Their findings profoundly affect how we should approach disease management in our region: our most effective fungicides should be aimed at this critical period of fruit susceptibility. Since my last Good Fruit Grower article in 2000, there have been several new additions to our fungicide arsenal. We have received registrations for the DMI fungicide tebuconazole (Elite), strobilurin fungicides Pristine and Cabrio, and the quinoline fungicide Quintec.
These new compounds are highly efficacious, excellent materials to be used during the critical bloom period, and safe to beneficial insects.

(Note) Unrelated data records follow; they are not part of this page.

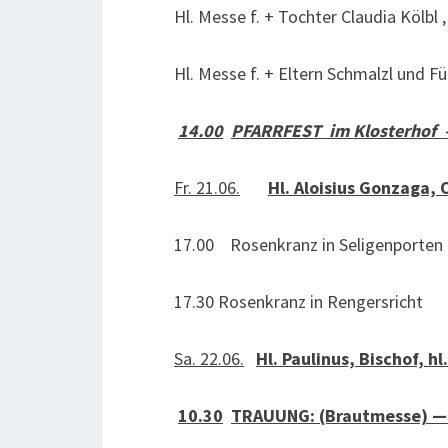
Hl. Messe f. + Tochter Claudia Kölbl
Hl. Messe f. + Eltern Schmalzl und Fü
14.00
PFARRFEST im Klosterhof —
Fr. 21.06.
Hl. Aloisius Gonzaga
17.00 Rosenkranz in Seligenporten
17.30 Rosenkranz in Rengersricht
Sa. 22.06.
Hl. Paulinus, Bischof, h
10.30
TRAUUNG: (Brautmesse) — 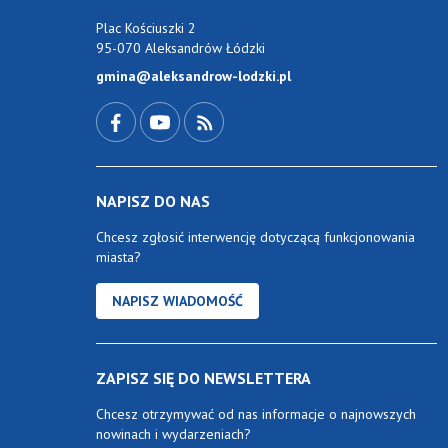
Plac Kościuszki 2
95-070 Aleksandrów Łódzki
gmina@aleksandrow-lodzki.pl
Przejdź do Facebook-a
Przejdź do YouTube-a
Zobacz kanał RSS
NAPISZ DO NAS
Chcesz zgłosić interwencję dotyczącą funkcjonowania
miasta?
NAPISZ WIADOMOŚĆ
ZAPISZ SIĘ DO NEWSLETTERA
Chcesz otrzymywać od nas informacje o najnowszych
nowinach i wydarzeniach?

However, all are at moderate-to-high risk for the development of fungicide resistance. Our colleagues at Geneva have documented another important development. They recently reported performance problems with the strobilurin fungicides (e.g., Abound, Sovran, Flint) in selected New York vineyards during the 2003 season.
Unfortunately for some New York growers, they have localized resistance to both DMI and strobilurin fungicides, leaving some growers very few synthetic options for powdery mildew management in a region known for its mildew pressure. The disturbing aspect of strobilurin resistance was that it developed rapidly in a fashion different from DMI fungicides. Whereas the manifestation of resistance to DMI compounds has developed gradually, resistance to the strobilurins occurred as a sudden and almost complete control failure. Resistance developed in vineyards where 15 to 20 strobilurin sprays (since the introduction of the compounds) had been made.

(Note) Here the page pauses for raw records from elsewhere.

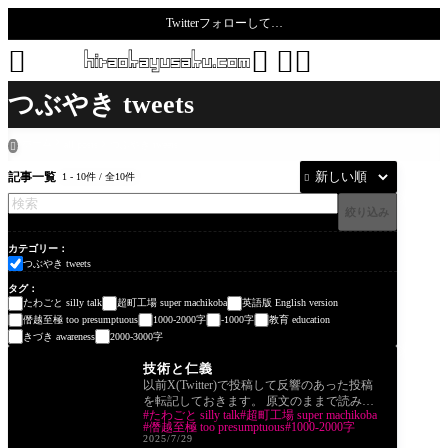
Twitterフォローして…
todoro





つぶやき tweets
ホーム
all posts
つぶやき tweets

記事一覧
1 - 10件 / 全10件

絞り込み
カテゴリー
つぶやき tweets
タグ
たわごと silly talk
超町工場 super machikoba
英語版 English version
僭越至極 too presumptuous
1000-2000字
-1000字
教育 education
きづき awareness
2000-3000字
つぶやき tweets
技術と仁義
以前X(Twitter)で投稿して反響のあった投稿
を転記しておきます。 原文のままで読みや
たわごと silly talk
超町工場 super machikoba
すいよう改行と余白だけ足しました。 引用
僭越至極 too presumptuous
1000-2000字
やリプ
2025/7/29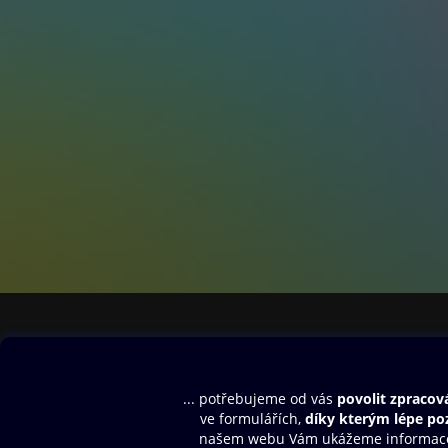
Obsah ke stažení
Moje O2 Knih
Uvítací melodie
Přihlásit se
Aplikace a hry
E-knihy
Dárkový poukaz
SMS/MMS Info
Audioknihy
Nápověda
Blog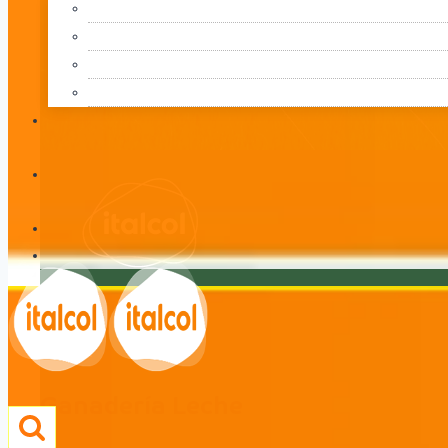
Ganadería Leche
LÍNEA
Ganadería Leche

It is important to note that when strobilurin resistance (and DMI resistance for that matter) occurred in other regions, it was dependent on the fungicide use history and pattern in particular vineyards and not regionwide. In other words, in some New York vineyards the strobilurins still perform superbly. Fortunately, strobilurin resistance does not appear to have developed in Washington State yet.
To avoid it, growers should consider the vineyard spray history and rotate out of the strobilurin class if the total number of applications is approaching 15. If the number is less, the grower should limit the use of strobilurin fungicides by using other fungicide modes of action in the spray rotation.In terms of the number of fungicide tools available, at no time have there been so many choices available to the grape grower, but growers should be cognizant of the fact that many of our new—and older—efficacious fungicides are at high risk for the development of resistance.